Osmanlı'nın altın çağ”ını Kanûnî'nin saltanatının ikinci yarısında bırakan Koçi Beğ (ö. 1650), Arnavutluk'un Görice (Korçë) kasabasından devşirilmiştir.
“Osmanlı altın çağı” fütüvvet irfanı ile Uclarda gaza eyleyen derviş-alplerin tasfiye devri olarak da okunabilir.

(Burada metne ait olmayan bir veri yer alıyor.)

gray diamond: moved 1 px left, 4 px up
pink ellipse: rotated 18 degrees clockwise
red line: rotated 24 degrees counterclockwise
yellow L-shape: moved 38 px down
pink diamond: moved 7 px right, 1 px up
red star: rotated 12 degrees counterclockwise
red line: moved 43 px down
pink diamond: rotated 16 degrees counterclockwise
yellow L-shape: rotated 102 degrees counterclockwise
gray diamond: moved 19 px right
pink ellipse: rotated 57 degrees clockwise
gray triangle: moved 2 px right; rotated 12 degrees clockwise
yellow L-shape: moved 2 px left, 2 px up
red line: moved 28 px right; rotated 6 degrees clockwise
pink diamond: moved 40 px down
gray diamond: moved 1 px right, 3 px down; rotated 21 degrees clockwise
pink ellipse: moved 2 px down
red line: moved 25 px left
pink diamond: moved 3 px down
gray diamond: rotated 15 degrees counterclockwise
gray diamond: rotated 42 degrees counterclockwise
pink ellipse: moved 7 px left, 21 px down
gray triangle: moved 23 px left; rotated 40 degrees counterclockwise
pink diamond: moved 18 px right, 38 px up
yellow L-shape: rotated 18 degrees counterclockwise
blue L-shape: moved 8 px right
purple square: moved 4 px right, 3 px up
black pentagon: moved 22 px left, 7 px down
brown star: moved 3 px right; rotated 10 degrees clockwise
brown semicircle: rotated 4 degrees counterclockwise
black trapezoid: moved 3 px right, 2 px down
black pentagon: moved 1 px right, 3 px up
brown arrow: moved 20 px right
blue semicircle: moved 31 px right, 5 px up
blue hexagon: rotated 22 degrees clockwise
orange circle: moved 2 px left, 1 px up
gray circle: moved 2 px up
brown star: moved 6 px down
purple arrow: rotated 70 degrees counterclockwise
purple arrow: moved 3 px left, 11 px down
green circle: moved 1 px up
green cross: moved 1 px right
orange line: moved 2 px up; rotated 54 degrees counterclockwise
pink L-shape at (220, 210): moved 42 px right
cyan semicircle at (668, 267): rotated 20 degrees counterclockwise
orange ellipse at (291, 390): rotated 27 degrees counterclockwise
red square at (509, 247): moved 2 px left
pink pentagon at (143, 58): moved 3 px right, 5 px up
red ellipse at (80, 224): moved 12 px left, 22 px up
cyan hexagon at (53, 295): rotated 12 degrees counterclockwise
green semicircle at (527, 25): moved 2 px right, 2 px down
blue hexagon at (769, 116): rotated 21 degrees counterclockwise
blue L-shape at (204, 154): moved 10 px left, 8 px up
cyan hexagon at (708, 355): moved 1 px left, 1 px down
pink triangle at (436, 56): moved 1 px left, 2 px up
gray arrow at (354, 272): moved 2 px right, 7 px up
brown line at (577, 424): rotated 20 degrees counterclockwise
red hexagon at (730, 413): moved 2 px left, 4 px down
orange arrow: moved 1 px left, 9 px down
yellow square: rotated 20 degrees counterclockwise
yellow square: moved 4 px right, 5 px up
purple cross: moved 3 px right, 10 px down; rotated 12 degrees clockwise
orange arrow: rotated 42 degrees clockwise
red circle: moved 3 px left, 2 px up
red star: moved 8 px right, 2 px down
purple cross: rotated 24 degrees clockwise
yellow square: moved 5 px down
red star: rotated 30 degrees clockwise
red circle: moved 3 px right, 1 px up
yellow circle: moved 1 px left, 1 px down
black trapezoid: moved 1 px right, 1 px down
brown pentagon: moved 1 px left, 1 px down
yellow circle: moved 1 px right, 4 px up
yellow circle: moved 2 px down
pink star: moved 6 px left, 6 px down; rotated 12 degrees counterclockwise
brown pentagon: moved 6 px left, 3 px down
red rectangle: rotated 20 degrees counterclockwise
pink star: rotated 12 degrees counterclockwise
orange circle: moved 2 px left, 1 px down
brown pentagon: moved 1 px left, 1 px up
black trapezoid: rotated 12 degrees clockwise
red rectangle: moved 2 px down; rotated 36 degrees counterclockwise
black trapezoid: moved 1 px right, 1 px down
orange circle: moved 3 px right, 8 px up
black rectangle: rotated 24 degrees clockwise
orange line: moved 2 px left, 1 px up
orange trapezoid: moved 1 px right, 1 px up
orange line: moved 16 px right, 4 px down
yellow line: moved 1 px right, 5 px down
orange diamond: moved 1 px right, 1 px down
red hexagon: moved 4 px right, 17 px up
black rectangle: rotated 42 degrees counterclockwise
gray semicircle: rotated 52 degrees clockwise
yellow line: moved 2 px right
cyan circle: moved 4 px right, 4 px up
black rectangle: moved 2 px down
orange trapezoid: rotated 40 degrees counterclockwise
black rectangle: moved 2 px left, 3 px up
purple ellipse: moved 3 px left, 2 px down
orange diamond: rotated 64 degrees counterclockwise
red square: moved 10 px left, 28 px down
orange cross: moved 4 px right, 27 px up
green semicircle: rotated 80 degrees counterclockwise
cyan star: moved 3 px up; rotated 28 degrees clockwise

“Altın Çağ” döneminde, Osman ve Orhan Gazi'nin Ahi-Gazi-Dervişlerle devlet arasında kurduğu ilişkiyi bozan merkezîleşmeye geçilmiştir. Bu merkezîleşme siyaseti şöyle tasnif edilmelidir: 1) Kul Sisteminin Getirilmesi: Çandarlı Halil Paşa gibi Türkmen vezir sülaleleri bertaraf edilmiştir. Böylece vezâret makamı artık Türkmenlerin inhisarından çıkarılıyor, yerine devşirme kökenli kul sistemi ikame ediliyordu; 2) Türkmen Beylerinin Fetih Hareketi Dışında Bırakılması: Uc beylerinin nüfuzu kırılıyor ve fütüvvet irfanıyla gaza eyleyen Türkmenler “Uc boyu” olmaktan çıkarılıp “İç bölge nüfusu”na dönüştürülüyordu. Rumeli topraklarında fetihler yapan Mihalzâdeler, Evrenoszâdeler, Malkoçzâdeler, İshak Beyzâdeler, Turhan Beyzâdeler gibi Uc (akıncı) beyleri, fetihlerde “Kapıkulu Ocakları”nın kullanılması ile bertaraf olmuştur; 3) Ulema ve Sufilerin Nüfuzunun Kırılması: Halil İnalcık, “İstanbul'un fethinden sonra Akşemseddin, fethin evliyanın eseri olduğunu söylediği zaman Fatih, “Bu şehir kılıcımla alınmıştır” yanıtını vermiştir” (İnalcık Halil, Osmanlı Tarihinde İslâmiyet ve Devlet, İş Bankası Yayınları, 2016: 100) der. Ahmet Yaşar Ocak da Osmanlı'nın “Tasavvuf çevrelerinin nüfuzunun kırılmasına yönelik politikasının en belirgin uygulaması ise, Osmanlı devletinin kuruluş yıllarında pek çok tekke ve zaviyeye ilk sultanlar tarafından vakfedilen topraklara el koyarak bunları tımara çevirmesi olmuştur” (Ocak Ahmet Yaşar, İslâm'ın Ayakizleri-Osmanlı Dönemi, Kitap Yayınevi, 2012: 46) demekteydi; 4) Vergilendirerek Hadârîleştirme: Osmanlı, Türkmen obalarını fütüvvet erkânından uzaklaştıran siyaseti bir dinî kurallar-kanunlar dizisiyle sağlamak istedi. Osmanlı yönetimi bu siyasetle Türkmen obalarının fütüvvet erkânıyla inşa ettiği toplum örgütlenmesine “tepeden aşağı” bir yaklaşımla ve “kendi atadığı bürokratlarla” müdahale etmekteydi. Bu, üç yönlü etki oluşturuyordu: a) Türkmen nüfusun üstünde “koyun vergisi”, “yaylak-kışlak resmi” gibi yükümlülüklerle başlayan malî mükellefiyetler konuluyordu; b) Türkmen boylarının eski gevşek, esnek yönetimle elde ettikleri “toprağı şenlendirme” düzeni merkezîleşmenin getirdiği kanunnameler, tahrirler, defterler, kadılar ile engelleniyor ve küçük-büyük konar/göçer şehirlilerin hayatı subaşıların / sancakbeylerin dirlikleri içine alınıyordu; c) Türkmen obalarının vergilendirilmesi ve iskânıyla onların pir-mürşitleri ile bağlarının kesilmesi amaçlanıyordu.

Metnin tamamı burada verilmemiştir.